Our next stop was Tuzigoot National Monument, which is located between the towns of Cottonwood and Clarkdale. Tuzigoot preserves and interprets the remains of a large pueblo, also built by the Sinagua. It was constructed atop a large ridge that rises 120 feet above the Verde Valley floor, and not far from the Verde River. Tuzigoot (Apache for “crooked water”) Pueblo was two stories high in places, with 77 ground floor rooms. There were few exterior doors; entry was by way of ladders through openings in the roofs. Archaeologists estimate that up to 250 people lived here at the pueblo’s height of population, farming the large expanse of bottom land between the pueblo and the river.
After our rainy day, we awoke Tuesday to bright blue skies, cool temps, and snow on the surrounding mountains. We spent the day touring two Native American sites and visiting a former copper boomtown.

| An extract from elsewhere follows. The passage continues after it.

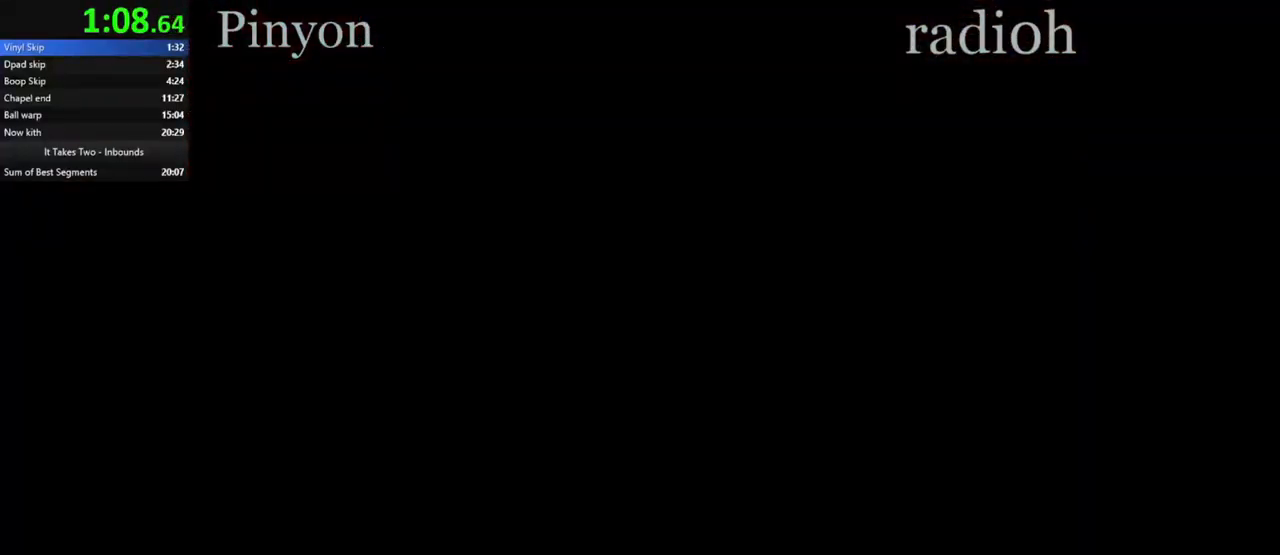
{"keys": [], "mouse": [], "events": []}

Montezuma Castle is a five story, 20 room dwelling built by the Sinagua farmers in the 1100’s. It sits in a cliff recess 100 feet above the valley floor and overlooks a large sycamore grove at the edge of Beaver Creek. Nearby, at the base of the cliff, was what is known as “Castle A”, a six story, 45 room apartment-like building. If you are like me, you have been wondering why these two area attractions were named after Montezuma. Simple answer—a mistake. Early settlers marveled at the magnificent cliff structure and assumed that it was Aztec in origin, perhaps built by some refugees to honor their king. The misnomer stuck, and the National Park Service decided to keep the name when they assumed control of the site.

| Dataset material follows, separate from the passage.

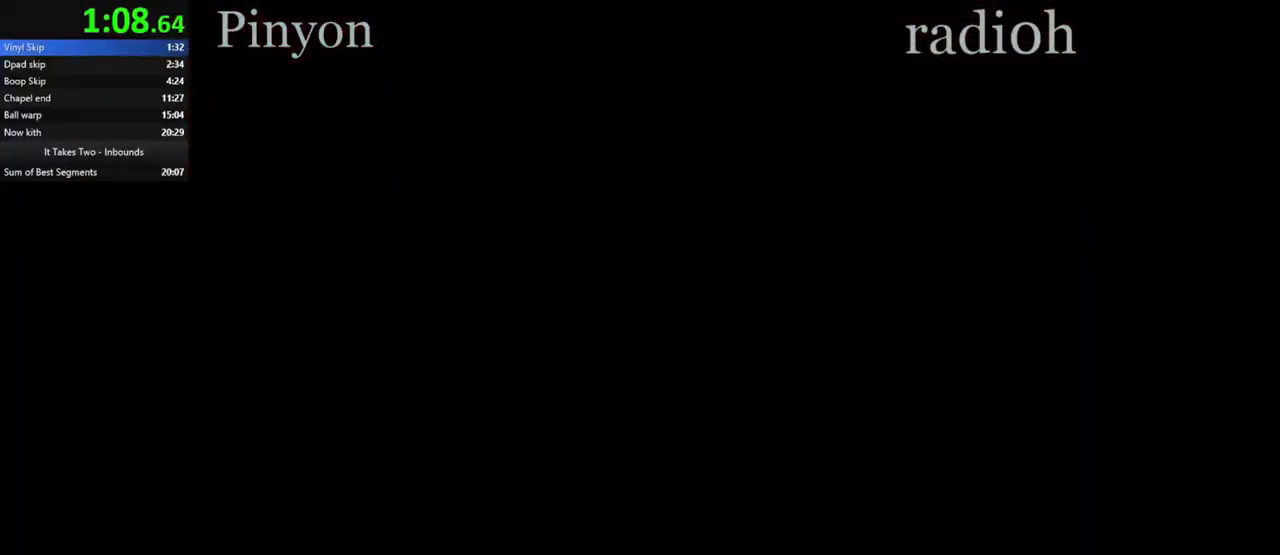
{"keys": [], "mouse": [], "events": []}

Unlike some other cliff dwellings that we have visited, visitors are not permitted entry into the castle. A self-guided tour takes you along a paved trail from the visitor center, past both sets of ruins, and down to the river. Local flora and fauna are interpreted along the way, along with the Sinagua culture. Back in the visitor center, a small museum displays some very impressive artifacts from the Sinagua including pottery, basketry, and even finely woven cloth. The creek side setting of the castle is beautiful and it was an active spring morning. We saw several varieties of birds, including a nesting red tailed hawk. We also saw, a first for both of us, a large and active honeycomb. It was located in a small cave in the cliff wall just down from the castle.

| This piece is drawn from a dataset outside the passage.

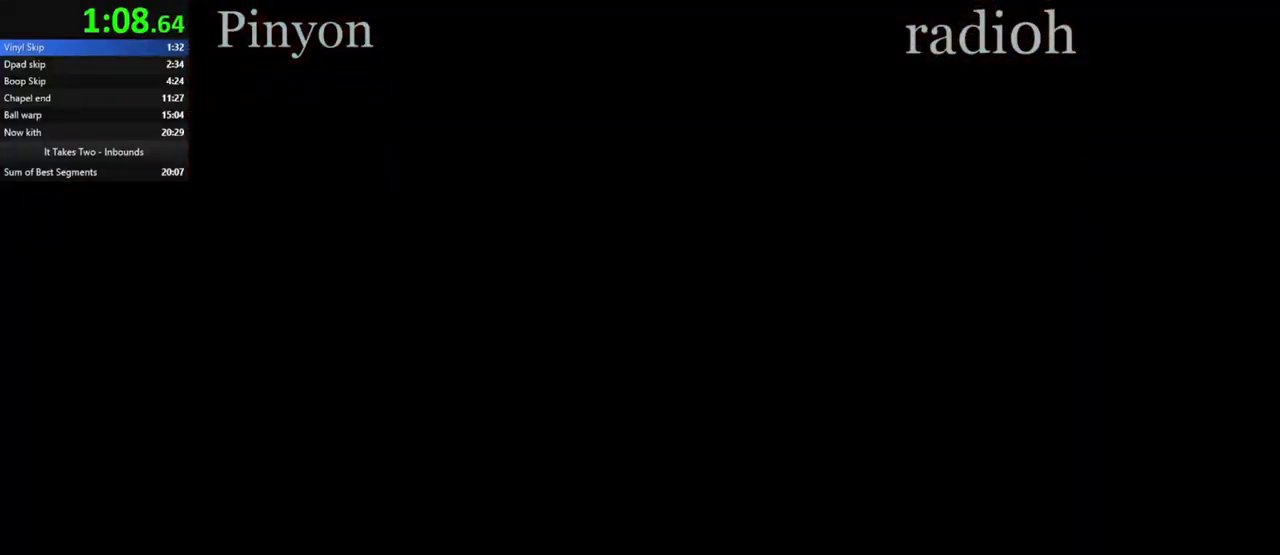
{"keys": [], "mouse": [], "events": []}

Our next stop was Tuzigoot National Monument, which is located between the towns of Cottonwood and Clarkdale. Tuzigoot preserves and interprets the remains of a large pueblo, also built by the Sinagua. It was constructed atop a large ridge that rises 120 feet above the Verde Valley floor, and not far from the Verde River. Tuzigoot (Apache for “crooked water”) Pueblo was two stories high in places, with 77 ground floor rooms. There were few exterior doors; entry was by way of ladders through openings in the roofs. Archaeologists estimate that up to 250 people lived here at the pueblo’s height of population, farming the large expanse of bottom land between the pueblo and the river.